Máquina de vendas com rostos humanos chama a atenção em Londres
A marca usou uma instalação inusitada para expor o que os algoritmos fazem com a percepção de beleza
atualizado
Compartilhar notícia

A Dove instalou uma máquina de venda automática na Estação Waterloo, em Londres. Mas o que estava dentro dela não era comida nem bebida, mas sim rostos idênticos, repetidos e enfileirados como produtos à venda. Batizada de The Beauty Machine, a instalação traduz de forma visual o que os algoritmos das redes sociais fazem todos os dias, oferecendo a ilusão de diversidade enquanto entregam sempre o mesmo padrão de beleza.
Vem saber mais!

A campanha foi motivada por um dado revelador. O Dove State of Beauty Report — uma pesquisa da própria marca — apontou que quase metade das mulheres e meninas do Reino Unido sente pressão para mudar a aparência, mesmo sabendo que as imagens que consomem são manipuladas.
Segundo a pesquisadora e apresentadora Aleks Krotoski, especialista no impacto da tecnologia na sociedade, os algoritmos recompensam o que gera mais engajamento. Com o tempo, a beleza passa a ter uma única cara.

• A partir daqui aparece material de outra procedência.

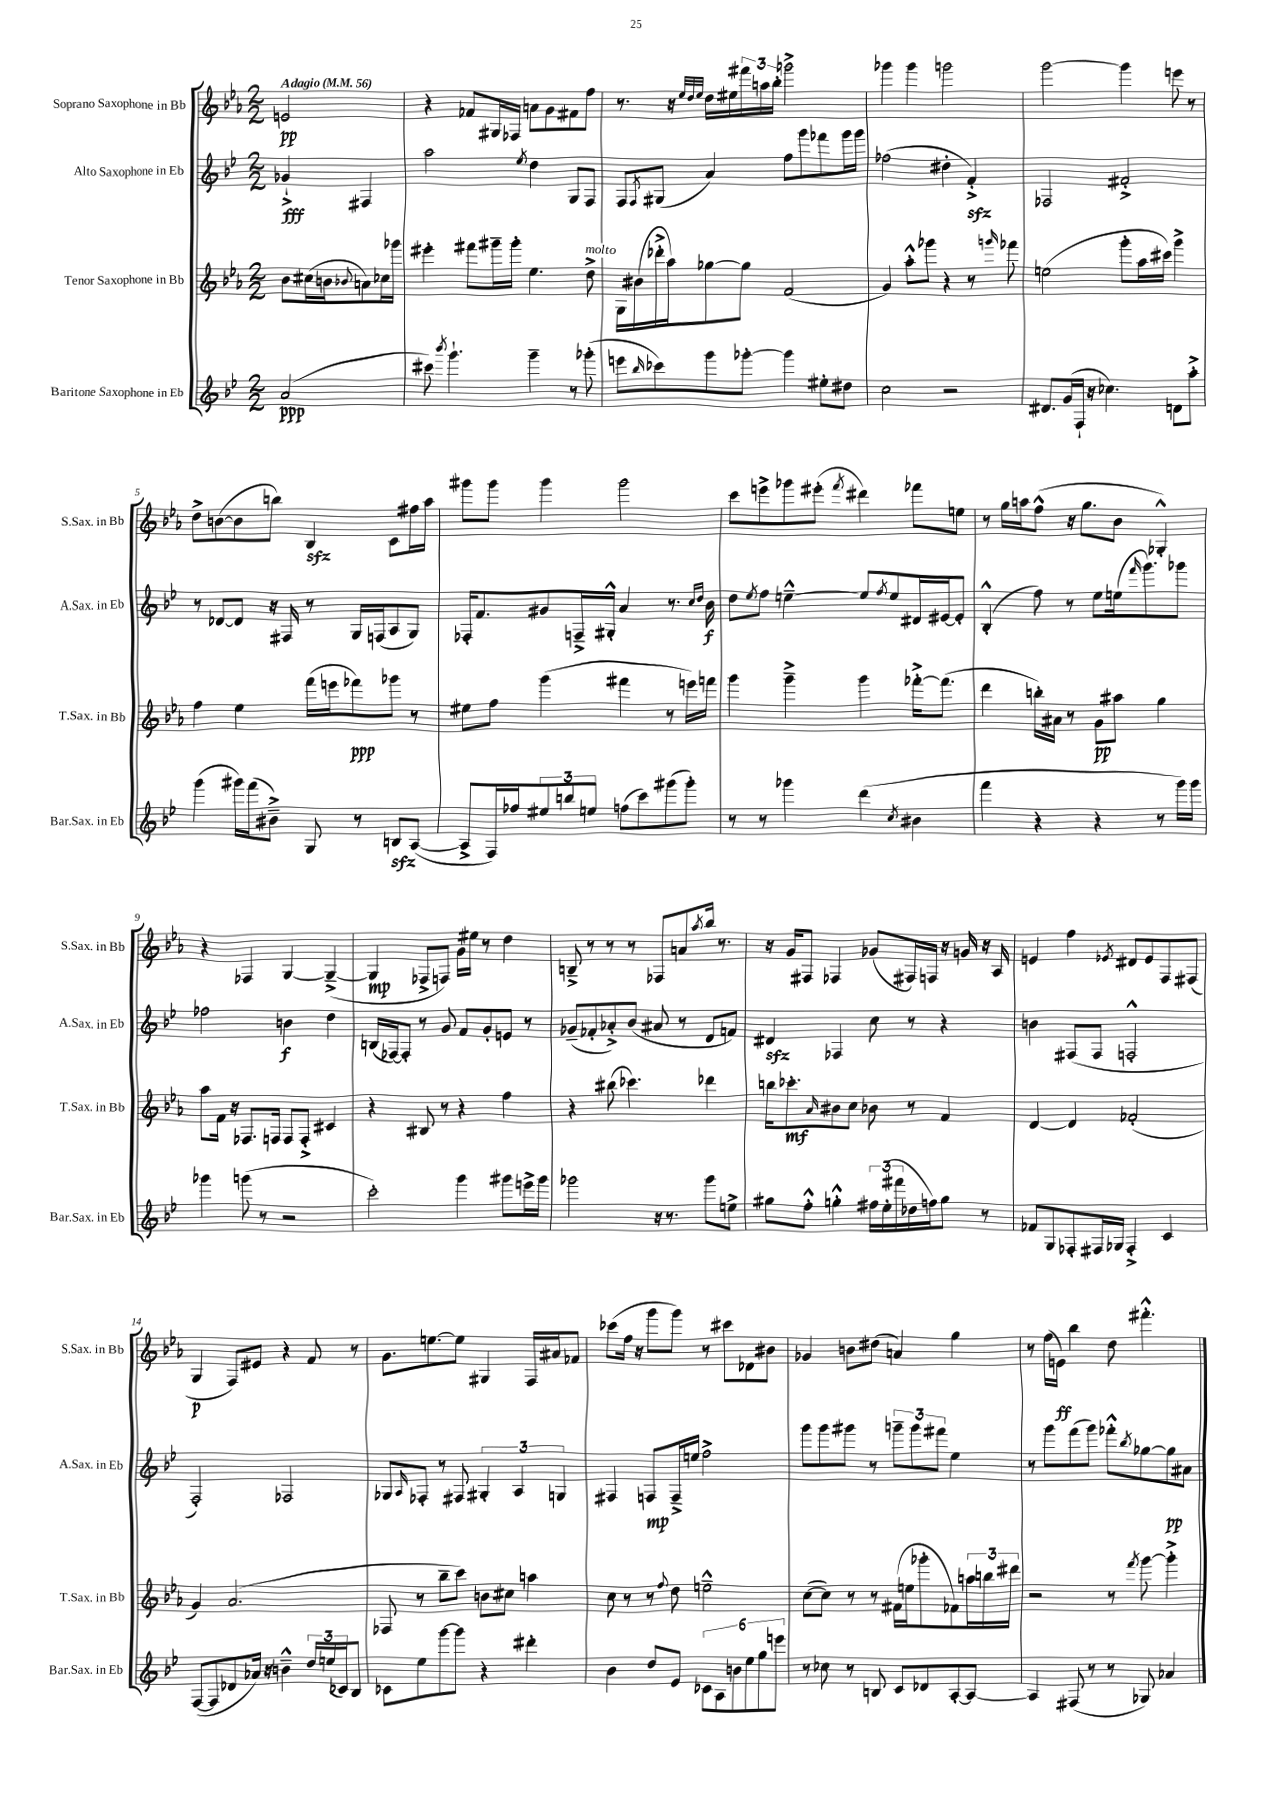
<<
\new StaffGroup <<
\new Staff = "s0" \with { instrumentName = "Soprano Saxophone in Bb" shortInstrumentName = "S.Sax. in Bb" } {
    \clef treble \key ees \major \numericTimeSignature \time 2/2 \partial 2 \tempo "Adagio" 4 = 56
    e'2\pp |
    r4 fes'8 gis16 fes16 a'8 g'8 fis'8 f''8 |
    r8. r16 \grace { ees''32 d''32 ees''32 } d''16 eis''16 \tuplet 3/2 { fis'''16 a''16 bes''16-. } ges'''2-> |
    ges'''4 ges'''4 g'''2 |
    g'''2~ g'''4 e'''8 r8 |
    d''8-> b'8~( b'8 b''8) bes4\sfz c'8 fis''16 aes''16 |
    gis'''8 gis'''8 gis'''4 gis'''2 |
    c'''8 e'''8-> ges'''8 eis'''8-.( \acciaccatura { f'''8 } dis'''4) fes'''8 e''8 |
    r8 g''16 a''16 f''8-^( r16 g''8. bes'8 ges4-.-^) |
    r4 fes4 g4~ g4~--->( |
    g4\mp fes8-> f8) g'16 eis''16 r8 d''4 |
    b8---> r8 r8 r8 fes8 a'8 \acciaccatura { aes''8 } bes''16 r8. |
    r16 g'16 fis8 fes4 ges'8( fis16) f16 r16 g'16 r16 aes16 |
    e'4 f''4 \acciaccatura { ees'8 } dis'8 ees'8 f8 fis8( |
    g4\p f8) eis'8 r4 f'8 r8 |
    g'8. e''8.~ e''8 gis4 f16 ais'16 fes'8 |
    ces'''8( f''16 r16 g'''8 g'''8) r8 cis'''8 des'8 bis'8 |
    ges'4 b'8 dis''8( a'4) g''4 |
    r8 f''16( e'16\ff) bes''4 d''8 fis'''4.-.-^ \bar "|." |
}
\new Staff = "s1" \with { instrumentName = "Alto Saxophone in Eb" shortInstrumentName = "A.Sax. in Eb" } {
    \clef treble \key bes \major \numericTimeSignature \time 2/2 \partial 2
    ges'4-!->\fff fis4 |
    a''2 \acciaccatura { ees''8 } d''4 g8 f8 |
    f8 \acciaccatura { f8 } gis8( a'4) f''8 g'''8 fes'''8 g'''16 g'''16 |
    fes''2( dis''4-. f'4-.->\sfz) |
    fes2 fis'2-.-> |
    r8 des'8~ des'8 r16 fis16 r8 g16 f16( a8 g8) |
    fes16-. f'8. gis'8 f16---> gis16-.-^ a'4 r8. \grace { c''16 d''16 } bes'16\f |
    d''8 \acciaccatura { ees''8 } f''8 e''4~---^ e''8 \acciaccatura { f''8 } e''8 dis'16 eis'16~ eis'8-. |
    bes4-.-^( f''8) r8 ees''8 e''16( \grace { f'''16 } g'''8.) ges'''8 |
    fes''2 b'4\f d''4 |
    b16( fes16~) fes8-. r8 g'8 f'8 g'8-. e'8 r8 |
    ges'8--( fes'8-. aes'8-.->) bes'8( ais'8 r8 d'8 f'8) |
    dis'4\sfz fes4 c''8 r8 r4 |
    b'4 fis8( fis8 f2-.-^ |
    f2-.) fes2 |
    ges8 \grace { a16 } fes8-. r8 fis8 \tuplet 3/2 { gis4-. a4 g4 } |
    fis4 f8\mp f16---> e''16 f''2-> |
    g'''8 g'''8 gis'''8 r8 \tuplet 3/2 { g'''8-- g'''8 fis'''8 } ees''4 |
    r8 g'''8 f'''8( g'''8) fes'''8-.-^ \acciaccatura { bes''8 } ges''8~ ges''8\pp ais'8 \bar "|." |
}
\new Staff = "s2" \with { instrumentName = "Tenor Saxophone in Bb" shortInstrumentName = "T.Sax. in Bb" } {
    \clef treble \key ees \major \numericTimeSignature \time 2/2 \partial 2
    bes'8 cis''16( b'16 \appoggiatura { bes'8 } a'8) ces''16 ges'''16 |
    eis'''4-. fis'''8 gis'''16-- gis'''16-. ees''4. d''8->^\markup { \italic "molto" } |
    g16 bis'16( des'''16-.-> aes''16) ges''8~ ges''8 f'2( |
    g'4) aes''8-.-^ ges'''8 r4 r8 \grace { g'''16 } fes'''8 |
    e''2( g'''8-. aes''16 cis'''16) g'''4-> |
    f''4 ees''4 f'''16( e'''16 fes'''8\ppp) ges'''8 r8 |
    eis''8 f''8 g'''4( fis'''4 r8 e'''16) f'''16 |
    g'''4 g'''4---> g'''4 fes'''16~-.-> fes'''8.( |
    d'''4 b''16-.) ais'16 r8 g'8\pp ais''8 g''4 |
    aes''8 f'16 r16 fes8. f16 f8 f8-.-> cis'4 |
    r4 bis8 r8 r4 f''4 |
    r4 bis''8( ces'''4.) des'''4 |
    b''16 ces'''8.-.\mf \grace { aes'16 } bis'8 c''8 bes'8 r8 f'4 |
    d'4~ d'4 fes'2-.( |
    g'4) aes'2.( |
    fes8 r8 bes''8-- c'''8) b'8 cis''8 a''4 |
    c''8 r8 r8 \appoggiatura { f''8 } d''8 e''2---^ |
    c''8~( c''8) r8 r8 fis'16( e''16 ges'''8-. fes'8) \tuplet 3/2 { a''16 b''16 dis'''16 } |
    r2 r8 \acciaccatura { f'''8 } g'''8~ g'''4-.-> \bar "|." |
}
\new Staff = "s3" \with { instrumentName = "Baritone Saxophone in Eb" shortInstrumentName = "Bar.Sax. in Eb" } {
    \clef treble \key bes \major \numericTimeSignature \time 2/2 \partial 2
    a'2\ppp( |
    cis'''8) \acciaccatura { bes'''8 } g'''4.-! g'''4-- r8 ges'''8-.( |
    e'''8 \grace { bes''16 } ces'''8) g'''8 ges'''8~-. ges'''4 eis''8-. dis''8 |
    c''2 r2 |
    dis'8. g'16( f16-! r16 ces''4.) d'8 a''8-.-> |
    g'''4( gis'''16) f'''16( bis'8--->) g8 r8 b8\sfz a8~( |
    a8-> f16) fes''16 \tuplet 3/2 { eis''8 b''8 e''8 } f''8( c'''8) gis'''8( gis'''8-.) |
    r8 r8 ges'''4 d'''4( \acciaccatura { c''8 } bis'4 |
    f'''4 r4 r4 r8 g'''16) g'''16 |
    ges'''4 g'''8( r8 r2 |
    c'''2-.) g'''4 gis'''8 e'''16-> gis'''16 |
    ges'''2 r16 r8. ges'''8 e''8-> |
    gis''8 f''8-.-^ g''4-.-^ \tuplet 3/2 { fis''16 ees''16-.( fis'''16 } des''16 f''16) g''8 r8 |
    fes'8 g8 fes8-. fis16 ges16 fis4-.-> c'4 |
    f8~( f8 des'8 aes'16) r16 b'4---^ \tuplet 3/2 { d''16 e''16( ces'16) } bes8 |
    ces'8 ees''8 g'''8~ g'''8 r4 dis'''4-. |
    bes'4 d''8 ees'8 \tuplet 6/4 { ces'8 a8 b'8 ees''8 g''8 e'''8 } |
    r8 ces''8 r8 b8 c'8 des'8 a8~-. a8~ |
    a4 fis8( r8 r8 ges8) aes'4 \bar "|." |
}
>>
>>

Além da instalação, a marca foi às redes sociais convidando mulheres do mundo todo a compartilhar selfies celebrando sua beleza individual com a hashtag #DoveOpenCall.
A campanha, assinada pela Ogilvy, reforça o posicionamento histórico da Dove, que questiona os padrões impostos pela indústria.
A instalação
A escolha pela Estação Waterloo não foi por acaso. Um dos pontos mais movimentados de Londres, o espaço garantiu que a mensagem alcançasse um público amplo.
A Dove não é novata nesse debate. Iniciativas como o Real Beauty Pledge e o Self-Esteem Project, voltado à autoestima de jovens, já fazem parte da trajetória da marca. The Beauty Machine segue esse caminho, mas mira em um alvo mais recente: o papel dos algoritmos.

O momento
A ação surge em meio ao avanço das discussões sobre beleza e inteligência artificial. Filtros e ferramentas de edição impulsionadas por IA reforçam padrões cada vez mais homogêneos.
Não é de hoje que a marca se posiciona contra esse caminho: o uso de inteligência artificial em suas campanhas já foi publicamente descartado, como parte de um trabalho de autoestima construído ao longo de anos.